The problem is any senator can block the vote before the upper chamber is officially back in session. Roughly half of the Republican caucus has been emphatic that they will vote against any additional stimulus spending, making a deal before Labor Day unlikely.
“From my standpoint, the breakdown in the talks is very good news,” said Sen. Ron Johnson, a spending hawk from Wisconsin. “It’s very good news for future generations.”
Trump’s Executive Orders
Workers who have been laid off, furloughed, or permanently lost their jobs due to the pandemic lockdowns are now relying on Donald Trump’s executive orders to keep them afloat.
Unfortunately, there’s very little the President can do unilaterally when it comes to spending, and the orders he passed aren’t expected to offer much assistance.
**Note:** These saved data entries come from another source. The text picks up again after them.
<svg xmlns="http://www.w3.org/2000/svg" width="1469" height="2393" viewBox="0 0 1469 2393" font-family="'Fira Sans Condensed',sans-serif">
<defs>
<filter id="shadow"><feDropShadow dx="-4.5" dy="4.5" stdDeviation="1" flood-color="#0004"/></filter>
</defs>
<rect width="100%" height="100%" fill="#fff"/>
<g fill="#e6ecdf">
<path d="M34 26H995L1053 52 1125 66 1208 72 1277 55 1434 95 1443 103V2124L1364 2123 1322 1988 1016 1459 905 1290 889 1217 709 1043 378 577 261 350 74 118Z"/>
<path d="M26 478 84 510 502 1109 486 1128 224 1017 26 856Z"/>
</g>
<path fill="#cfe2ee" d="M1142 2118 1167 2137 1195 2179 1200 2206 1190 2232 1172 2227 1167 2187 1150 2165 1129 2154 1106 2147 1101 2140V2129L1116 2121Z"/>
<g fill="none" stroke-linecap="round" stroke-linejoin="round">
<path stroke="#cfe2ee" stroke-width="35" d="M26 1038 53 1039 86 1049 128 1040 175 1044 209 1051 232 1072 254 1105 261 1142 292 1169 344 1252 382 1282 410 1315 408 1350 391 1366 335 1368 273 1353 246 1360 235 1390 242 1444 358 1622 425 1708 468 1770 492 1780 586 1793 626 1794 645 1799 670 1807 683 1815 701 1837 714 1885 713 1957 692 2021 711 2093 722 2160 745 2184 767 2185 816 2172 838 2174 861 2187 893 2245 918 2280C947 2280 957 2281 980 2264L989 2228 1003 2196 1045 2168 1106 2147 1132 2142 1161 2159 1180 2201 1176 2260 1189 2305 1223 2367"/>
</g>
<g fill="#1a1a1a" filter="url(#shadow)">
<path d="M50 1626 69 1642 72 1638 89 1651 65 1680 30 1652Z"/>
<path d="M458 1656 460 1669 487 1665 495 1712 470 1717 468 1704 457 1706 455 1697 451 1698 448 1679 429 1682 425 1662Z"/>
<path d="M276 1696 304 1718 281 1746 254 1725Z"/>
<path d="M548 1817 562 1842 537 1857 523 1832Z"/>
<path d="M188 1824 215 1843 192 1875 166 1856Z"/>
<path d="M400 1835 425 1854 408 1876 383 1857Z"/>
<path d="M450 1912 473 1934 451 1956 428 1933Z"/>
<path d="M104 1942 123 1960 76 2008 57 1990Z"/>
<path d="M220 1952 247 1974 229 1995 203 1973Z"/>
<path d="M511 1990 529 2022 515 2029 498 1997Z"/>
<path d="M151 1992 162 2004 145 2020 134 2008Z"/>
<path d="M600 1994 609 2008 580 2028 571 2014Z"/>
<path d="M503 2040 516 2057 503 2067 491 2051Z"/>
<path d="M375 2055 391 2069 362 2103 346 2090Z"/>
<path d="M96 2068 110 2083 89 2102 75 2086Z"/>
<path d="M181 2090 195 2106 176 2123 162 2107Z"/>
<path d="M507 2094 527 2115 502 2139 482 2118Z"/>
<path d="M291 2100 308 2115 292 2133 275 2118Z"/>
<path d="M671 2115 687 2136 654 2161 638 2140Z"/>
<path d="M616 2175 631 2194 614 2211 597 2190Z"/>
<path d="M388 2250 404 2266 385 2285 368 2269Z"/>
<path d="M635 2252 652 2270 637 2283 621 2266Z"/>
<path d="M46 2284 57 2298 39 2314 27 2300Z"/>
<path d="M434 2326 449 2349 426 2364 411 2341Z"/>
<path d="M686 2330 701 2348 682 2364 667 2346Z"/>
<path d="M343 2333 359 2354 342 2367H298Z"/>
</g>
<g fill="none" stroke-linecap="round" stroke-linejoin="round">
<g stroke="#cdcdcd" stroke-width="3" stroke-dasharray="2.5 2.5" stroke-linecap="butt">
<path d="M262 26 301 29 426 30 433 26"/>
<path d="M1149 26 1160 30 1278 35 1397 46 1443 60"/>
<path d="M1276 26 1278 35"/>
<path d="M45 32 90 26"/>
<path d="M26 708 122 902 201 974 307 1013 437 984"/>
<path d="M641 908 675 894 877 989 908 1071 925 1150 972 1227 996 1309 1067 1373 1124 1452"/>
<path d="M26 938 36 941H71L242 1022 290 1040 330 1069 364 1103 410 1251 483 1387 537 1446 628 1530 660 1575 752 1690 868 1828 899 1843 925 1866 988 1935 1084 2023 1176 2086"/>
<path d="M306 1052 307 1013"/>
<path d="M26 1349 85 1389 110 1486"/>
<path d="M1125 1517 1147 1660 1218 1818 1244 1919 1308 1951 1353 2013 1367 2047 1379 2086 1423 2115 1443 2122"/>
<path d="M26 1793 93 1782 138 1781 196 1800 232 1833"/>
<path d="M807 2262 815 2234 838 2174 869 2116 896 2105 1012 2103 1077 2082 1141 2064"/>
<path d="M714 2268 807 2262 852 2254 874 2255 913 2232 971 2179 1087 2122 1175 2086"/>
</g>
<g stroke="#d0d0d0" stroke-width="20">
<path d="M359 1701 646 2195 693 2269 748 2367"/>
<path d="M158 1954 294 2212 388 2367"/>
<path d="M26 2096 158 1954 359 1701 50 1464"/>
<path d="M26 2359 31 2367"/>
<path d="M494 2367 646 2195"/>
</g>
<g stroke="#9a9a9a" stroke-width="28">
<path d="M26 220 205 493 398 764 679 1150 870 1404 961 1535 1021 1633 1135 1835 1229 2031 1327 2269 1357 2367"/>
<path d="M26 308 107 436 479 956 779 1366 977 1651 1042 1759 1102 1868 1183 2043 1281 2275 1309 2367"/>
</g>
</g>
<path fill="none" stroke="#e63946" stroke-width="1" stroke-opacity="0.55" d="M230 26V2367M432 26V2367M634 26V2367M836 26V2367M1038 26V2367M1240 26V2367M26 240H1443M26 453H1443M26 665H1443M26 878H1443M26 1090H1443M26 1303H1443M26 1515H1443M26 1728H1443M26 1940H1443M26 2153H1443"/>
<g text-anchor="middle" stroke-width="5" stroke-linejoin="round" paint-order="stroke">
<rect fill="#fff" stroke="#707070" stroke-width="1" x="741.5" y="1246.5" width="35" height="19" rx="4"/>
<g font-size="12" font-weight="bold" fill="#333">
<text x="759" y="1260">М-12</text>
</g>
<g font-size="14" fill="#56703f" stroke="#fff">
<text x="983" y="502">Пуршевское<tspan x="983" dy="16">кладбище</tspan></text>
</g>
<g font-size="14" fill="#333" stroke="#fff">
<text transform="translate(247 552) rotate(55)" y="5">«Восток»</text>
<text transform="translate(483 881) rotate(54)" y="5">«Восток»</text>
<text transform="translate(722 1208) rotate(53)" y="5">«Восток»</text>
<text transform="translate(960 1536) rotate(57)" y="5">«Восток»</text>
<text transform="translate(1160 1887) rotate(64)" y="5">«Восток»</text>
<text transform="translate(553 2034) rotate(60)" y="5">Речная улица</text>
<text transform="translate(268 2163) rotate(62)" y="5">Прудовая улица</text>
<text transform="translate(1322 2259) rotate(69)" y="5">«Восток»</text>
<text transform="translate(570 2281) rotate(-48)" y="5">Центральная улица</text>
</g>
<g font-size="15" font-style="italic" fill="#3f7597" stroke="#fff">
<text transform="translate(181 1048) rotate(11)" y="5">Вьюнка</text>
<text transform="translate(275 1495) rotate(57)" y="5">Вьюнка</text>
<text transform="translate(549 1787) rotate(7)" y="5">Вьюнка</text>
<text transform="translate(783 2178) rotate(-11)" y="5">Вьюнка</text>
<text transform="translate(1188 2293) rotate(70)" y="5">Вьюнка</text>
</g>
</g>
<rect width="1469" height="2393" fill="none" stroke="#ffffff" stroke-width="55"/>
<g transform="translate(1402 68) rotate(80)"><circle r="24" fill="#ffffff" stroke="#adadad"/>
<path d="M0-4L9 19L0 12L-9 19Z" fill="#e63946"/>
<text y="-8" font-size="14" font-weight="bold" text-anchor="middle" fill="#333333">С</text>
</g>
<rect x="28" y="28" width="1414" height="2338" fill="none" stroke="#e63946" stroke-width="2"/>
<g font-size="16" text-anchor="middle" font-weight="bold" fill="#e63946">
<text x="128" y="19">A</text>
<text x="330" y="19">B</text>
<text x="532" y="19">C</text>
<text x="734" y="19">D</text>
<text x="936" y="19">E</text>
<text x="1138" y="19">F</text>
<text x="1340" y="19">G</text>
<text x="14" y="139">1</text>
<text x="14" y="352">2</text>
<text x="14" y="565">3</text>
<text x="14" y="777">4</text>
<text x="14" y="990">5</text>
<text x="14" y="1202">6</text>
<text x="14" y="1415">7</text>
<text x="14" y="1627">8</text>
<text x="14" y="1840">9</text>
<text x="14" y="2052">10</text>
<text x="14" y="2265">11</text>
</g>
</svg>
In an article about the executive orders, I explained the following:
Trump’s extension of the unemployment enhancement dropped the payment from $600 to $400.
Except, it’s actually only $300 – he wants states to cover that last 25% of the cost.
State and local governments are hemorrhaging money and looking at widespread layoffs and loss of public services; there’s no way they can afford to pick up that extra $100 per week, per jobless resident!
He also ordered the treasury department not to collect payroll taxes from those making less than $100,000 annually, until next year.
So, workers – who are lucky enough to have a job still – may see a slight increase in their take-home funds through December, but then that money will still be owed…
His order to cancel federal student loan interest and defer principal payments for the rest of the year may help somewhat.
Still, it’s a drop in the bucket compared to the economic calamity we’re facing.
Even the eviction moratorium is flimsy.
It’s not a moratorium at all; it merely orders administration officials to look into the matter and asks courts to consider suspending or delaying evictions.”
Bad Optics & Political Betting
In the court of public opinion, the Senate’s hardline approach to spending and decision to leave their posts for almost a month is playing horribly. As people’s financial situations become increasingly desperate, their political alignments will melt away. Keep talking about things like the deficit, debt, and irresponsible spending.
When that happens, I wouldn’t want to be on the side negotiating for less stimulus aid.
Assuming Trump’s executive orders don’t pick up the slack, November could be a nightmare for Republicans. In recent election cycles, we’ve already seen a trend of longtime incumbents being unseated by anti-establishment candidates – both from outside and within their own parties.
How the growing economic crisis impacts the presidential election will depend on Donald Trump’s response. If the executive orders don’t help, he can play that off to the public as having tried, despite the limitations of the White House.
What he can’t do – and still be reelected – is carry the Republican line.
If he doesn’t break from GOP leadership, they’ll drag him down with them. His only hope is going public with a message of dissatisfaction and populism. Whether he still has that in him remains to be seen.